Models of dense prediction based on traditional Artificial Neural Networks (ANNs) require a lot of energy, especially for image restoration tasks. Currently, neural networks based on the SNN (Spiking Neural Network) framework are beginning to make their mark in the field of image restoration, especially as they typically use less than 10\% of the energy of ANNs with the same architecture. However, training an SNN is much more expensive than training an ANN, due to the use of the heuristic gradient descent strategy. In other words, the process of SNN's potential membrane signal changing from sparse to dense is very slow, which affects the convergence of the whole model.To tackle this problem, we propose a novel distillation technique, called asymmetric framework (ANN-SNN) distillation, in which the teacher is an ANN and the student is an SNN. Specifically, we leverage the intermediate features (feature maps) learned by the ANN as hints to guide the training process of the SNN. This approach not only accelerates the convergence of the SNN but also improves its final performance, effectively bridging the gap between the efficiency of the SNN and the superior learning capabilities of ANN. Extensive experimental results show that our designed SNN-based image restoration model, which has only 1/300 the number of parameters of the teacher network and 1/50 the energy consumption of the teacher network, is as good as the teacher network in some denoising tasks.
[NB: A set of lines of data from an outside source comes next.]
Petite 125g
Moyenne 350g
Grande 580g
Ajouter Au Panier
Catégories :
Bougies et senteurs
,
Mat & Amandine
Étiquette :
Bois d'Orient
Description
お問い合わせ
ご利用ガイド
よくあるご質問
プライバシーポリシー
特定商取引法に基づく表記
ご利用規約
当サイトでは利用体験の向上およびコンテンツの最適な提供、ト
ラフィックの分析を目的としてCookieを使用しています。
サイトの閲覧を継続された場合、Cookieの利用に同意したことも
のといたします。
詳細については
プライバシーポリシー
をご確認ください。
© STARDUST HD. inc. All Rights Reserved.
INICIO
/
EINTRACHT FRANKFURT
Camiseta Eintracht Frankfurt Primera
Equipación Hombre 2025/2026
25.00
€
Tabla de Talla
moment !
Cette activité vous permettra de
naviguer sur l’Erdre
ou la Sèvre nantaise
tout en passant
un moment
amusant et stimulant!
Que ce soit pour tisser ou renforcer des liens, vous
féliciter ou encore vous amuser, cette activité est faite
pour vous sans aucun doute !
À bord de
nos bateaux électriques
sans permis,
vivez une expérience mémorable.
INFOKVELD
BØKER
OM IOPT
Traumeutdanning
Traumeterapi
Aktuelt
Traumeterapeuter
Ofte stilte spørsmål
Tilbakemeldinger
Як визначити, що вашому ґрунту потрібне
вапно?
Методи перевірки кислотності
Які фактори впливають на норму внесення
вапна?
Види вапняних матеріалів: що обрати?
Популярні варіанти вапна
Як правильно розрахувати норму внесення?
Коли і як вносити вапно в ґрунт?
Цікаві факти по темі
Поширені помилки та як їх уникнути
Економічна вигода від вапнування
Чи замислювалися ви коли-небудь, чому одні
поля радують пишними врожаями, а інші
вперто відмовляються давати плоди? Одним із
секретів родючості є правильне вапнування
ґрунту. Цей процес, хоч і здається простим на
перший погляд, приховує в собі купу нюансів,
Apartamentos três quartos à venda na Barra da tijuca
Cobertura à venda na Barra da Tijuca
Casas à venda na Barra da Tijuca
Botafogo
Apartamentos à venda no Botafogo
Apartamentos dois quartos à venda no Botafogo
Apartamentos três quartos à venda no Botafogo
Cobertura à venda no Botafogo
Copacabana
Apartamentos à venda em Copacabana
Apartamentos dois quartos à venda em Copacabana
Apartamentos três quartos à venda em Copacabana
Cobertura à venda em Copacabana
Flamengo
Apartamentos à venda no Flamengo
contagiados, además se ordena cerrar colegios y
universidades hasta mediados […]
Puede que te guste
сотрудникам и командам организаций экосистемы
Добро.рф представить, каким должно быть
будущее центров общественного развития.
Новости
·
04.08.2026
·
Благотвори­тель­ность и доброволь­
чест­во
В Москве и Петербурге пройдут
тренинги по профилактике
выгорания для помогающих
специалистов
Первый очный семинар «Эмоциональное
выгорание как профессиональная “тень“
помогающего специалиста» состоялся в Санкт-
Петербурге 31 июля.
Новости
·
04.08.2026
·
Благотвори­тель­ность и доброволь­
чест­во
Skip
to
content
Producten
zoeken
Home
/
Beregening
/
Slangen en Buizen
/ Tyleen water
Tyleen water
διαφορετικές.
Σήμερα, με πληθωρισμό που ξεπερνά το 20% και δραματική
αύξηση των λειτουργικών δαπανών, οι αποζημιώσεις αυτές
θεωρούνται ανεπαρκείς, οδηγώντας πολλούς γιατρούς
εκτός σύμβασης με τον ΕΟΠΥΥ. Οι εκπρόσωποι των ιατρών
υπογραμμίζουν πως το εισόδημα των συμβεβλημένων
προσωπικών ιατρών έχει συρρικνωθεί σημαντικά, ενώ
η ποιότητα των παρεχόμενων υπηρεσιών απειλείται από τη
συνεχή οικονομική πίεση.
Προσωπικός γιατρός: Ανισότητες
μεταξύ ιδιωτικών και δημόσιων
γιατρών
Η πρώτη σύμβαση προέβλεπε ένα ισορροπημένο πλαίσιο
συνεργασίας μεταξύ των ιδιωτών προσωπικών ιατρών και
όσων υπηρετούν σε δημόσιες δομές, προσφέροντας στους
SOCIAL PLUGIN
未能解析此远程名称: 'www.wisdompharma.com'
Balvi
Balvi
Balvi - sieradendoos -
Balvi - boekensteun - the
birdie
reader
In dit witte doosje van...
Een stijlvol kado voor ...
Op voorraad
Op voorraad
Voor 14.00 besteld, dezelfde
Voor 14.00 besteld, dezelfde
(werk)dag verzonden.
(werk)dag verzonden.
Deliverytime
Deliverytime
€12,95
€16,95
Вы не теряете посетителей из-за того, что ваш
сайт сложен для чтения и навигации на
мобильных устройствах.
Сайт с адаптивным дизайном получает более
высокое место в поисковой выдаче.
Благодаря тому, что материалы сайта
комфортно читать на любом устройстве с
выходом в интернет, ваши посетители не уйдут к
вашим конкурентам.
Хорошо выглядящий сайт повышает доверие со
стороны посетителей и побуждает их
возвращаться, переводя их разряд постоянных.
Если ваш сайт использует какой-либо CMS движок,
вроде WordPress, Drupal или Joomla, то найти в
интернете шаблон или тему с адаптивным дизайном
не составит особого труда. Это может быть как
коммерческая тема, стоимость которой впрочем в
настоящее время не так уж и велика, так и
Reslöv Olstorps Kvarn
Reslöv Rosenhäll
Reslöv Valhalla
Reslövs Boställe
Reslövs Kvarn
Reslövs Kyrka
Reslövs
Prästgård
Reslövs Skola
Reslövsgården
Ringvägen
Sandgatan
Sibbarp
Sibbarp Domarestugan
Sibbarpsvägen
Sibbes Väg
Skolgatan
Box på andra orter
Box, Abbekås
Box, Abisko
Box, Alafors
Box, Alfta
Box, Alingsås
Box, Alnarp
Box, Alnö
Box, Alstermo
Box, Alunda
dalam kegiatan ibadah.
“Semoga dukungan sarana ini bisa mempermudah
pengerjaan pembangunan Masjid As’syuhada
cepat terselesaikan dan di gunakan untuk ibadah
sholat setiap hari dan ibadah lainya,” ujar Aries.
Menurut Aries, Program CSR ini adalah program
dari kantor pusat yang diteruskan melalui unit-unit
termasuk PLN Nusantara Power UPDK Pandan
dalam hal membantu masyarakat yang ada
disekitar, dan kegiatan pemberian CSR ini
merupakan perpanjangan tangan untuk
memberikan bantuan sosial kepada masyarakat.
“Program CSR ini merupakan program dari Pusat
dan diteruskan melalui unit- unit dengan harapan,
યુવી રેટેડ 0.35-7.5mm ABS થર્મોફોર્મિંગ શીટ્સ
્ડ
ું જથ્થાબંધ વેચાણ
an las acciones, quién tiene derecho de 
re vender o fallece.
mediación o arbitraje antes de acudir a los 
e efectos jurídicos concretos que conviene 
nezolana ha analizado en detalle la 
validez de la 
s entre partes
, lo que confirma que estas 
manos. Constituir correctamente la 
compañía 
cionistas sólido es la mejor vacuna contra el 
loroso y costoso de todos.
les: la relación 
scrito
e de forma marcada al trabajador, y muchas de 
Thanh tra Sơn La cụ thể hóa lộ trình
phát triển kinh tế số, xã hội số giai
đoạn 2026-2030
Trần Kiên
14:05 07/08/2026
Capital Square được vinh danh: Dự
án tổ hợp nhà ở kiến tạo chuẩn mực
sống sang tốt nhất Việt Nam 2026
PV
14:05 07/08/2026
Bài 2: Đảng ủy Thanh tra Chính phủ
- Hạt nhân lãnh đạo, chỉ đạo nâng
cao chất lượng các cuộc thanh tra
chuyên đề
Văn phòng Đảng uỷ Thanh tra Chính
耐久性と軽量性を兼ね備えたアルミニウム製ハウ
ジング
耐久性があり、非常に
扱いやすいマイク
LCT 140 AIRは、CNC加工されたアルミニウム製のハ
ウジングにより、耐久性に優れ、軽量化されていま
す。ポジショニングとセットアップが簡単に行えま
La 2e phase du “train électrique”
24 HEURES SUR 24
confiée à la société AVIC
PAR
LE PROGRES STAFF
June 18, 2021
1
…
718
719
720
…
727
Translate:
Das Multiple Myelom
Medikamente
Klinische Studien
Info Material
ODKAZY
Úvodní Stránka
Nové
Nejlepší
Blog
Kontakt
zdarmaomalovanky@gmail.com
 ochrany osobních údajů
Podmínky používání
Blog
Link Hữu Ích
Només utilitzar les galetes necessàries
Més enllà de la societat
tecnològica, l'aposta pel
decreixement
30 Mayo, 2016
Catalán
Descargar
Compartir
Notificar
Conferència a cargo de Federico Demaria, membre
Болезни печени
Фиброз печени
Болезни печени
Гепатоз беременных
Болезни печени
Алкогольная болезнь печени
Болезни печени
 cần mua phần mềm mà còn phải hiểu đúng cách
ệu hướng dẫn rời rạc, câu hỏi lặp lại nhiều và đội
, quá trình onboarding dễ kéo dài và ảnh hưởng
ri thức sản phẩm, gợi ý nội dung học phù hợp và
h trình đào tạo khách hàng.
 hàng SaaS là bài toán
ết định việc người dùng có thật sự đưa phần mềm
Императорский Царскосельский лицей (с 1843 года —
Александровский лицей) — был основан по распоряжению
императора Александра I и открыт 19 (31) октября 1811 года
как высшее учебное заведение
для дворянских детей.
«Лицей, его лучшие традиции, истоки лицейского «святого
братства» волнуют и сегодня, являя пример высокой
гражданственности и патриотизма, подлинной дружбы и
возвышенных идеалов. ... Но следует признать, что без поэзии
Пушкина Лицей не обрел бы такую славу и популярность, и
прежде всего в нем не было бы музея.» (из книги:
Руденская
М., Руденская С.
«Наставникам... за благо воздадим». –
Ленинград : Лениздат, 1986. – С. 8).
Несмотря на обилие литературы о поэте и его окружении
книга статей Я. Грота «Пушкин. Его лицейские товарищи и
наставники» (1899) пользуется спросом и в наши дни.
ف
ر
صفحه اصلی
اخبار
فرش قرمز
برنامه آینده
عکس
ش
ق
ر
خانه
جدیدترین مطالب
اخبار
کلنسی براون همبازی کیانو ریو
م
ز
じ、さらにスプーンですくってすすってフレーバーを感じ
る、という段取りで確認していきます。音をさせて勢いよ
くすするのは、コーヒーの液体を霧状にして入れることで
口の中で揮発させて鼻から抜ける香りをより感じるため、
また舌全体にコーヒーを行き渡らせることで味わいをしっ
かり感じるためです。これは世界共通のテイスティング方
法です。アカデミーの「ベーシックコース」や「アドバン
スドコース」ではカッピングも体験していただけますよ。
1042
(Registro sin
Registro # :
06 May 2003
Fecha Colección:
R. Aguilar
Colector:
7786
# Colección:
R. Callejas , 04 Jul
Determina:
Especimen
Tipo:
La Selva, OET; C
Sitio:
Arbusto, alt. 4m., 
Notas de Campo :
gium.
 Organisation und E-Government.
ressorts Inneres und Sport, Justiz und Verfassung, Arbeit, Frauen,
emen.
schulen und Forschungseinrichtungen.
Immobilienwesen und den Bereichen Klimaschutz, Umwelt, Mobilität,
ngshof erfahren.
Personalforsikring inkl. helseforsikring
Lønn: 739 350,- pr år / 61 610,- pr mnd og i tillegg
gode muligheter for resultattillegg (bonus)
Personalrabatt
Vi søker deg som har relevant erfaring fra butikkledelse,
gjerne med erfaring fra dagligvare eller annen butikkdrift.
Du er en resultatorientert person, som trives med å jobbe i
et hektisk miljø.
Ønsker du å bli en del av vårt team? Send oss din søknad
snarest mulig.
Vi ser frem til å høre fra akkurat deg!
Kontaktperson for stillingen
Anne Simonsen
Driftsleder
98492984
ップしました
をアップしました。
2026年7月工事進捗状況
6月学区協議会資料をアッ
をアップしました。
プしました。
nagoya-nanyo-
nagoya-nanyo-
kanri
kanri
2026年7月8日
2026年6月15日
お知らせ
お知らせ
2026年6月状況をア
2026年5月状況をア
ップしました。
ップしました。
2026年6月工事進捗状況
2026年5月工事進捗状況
翻译：基于传统人工神经网络（ANN）的密集预测模型通常需要消耗大量能量，尤其在图像复原任务中。目前，基于脉冲神经网络（SNN）框架的神经网络正开始在图像复原领域崭露头角，特别是因其在相同架构下通常仅需消耗ANN不到10%的能量。然而，由于采用启发式梯度下降策略，训练SNN的成本远高于训练ANN。换言之，SNN膜电位信号从稀疏到密集的转变过程极为缓慢，这影响了整体模型的收敛速度。为解决该问题，我们提出一种称为非对称框架（ANN-SNN）蒸馏的新型蒸馏技术，其中教师网络为ANN，学生网络为SNN。具体而言，我们利用ANN学习到的中间特征（特征图）作为提示信息来指导SNN的训练过程。该方法不仅加速了SNN的收敛，还提升了其最终性能，有效弥合了SNN的高效性与ANN卓越学习能力之间的鸿沟。大量实验结果表明，我们设计的基于SNN的图像复原模型仅需教师网络1/300的参数量和1/50的能耗，在部分去噪任务中即可达到与教师网络相当的性能水平。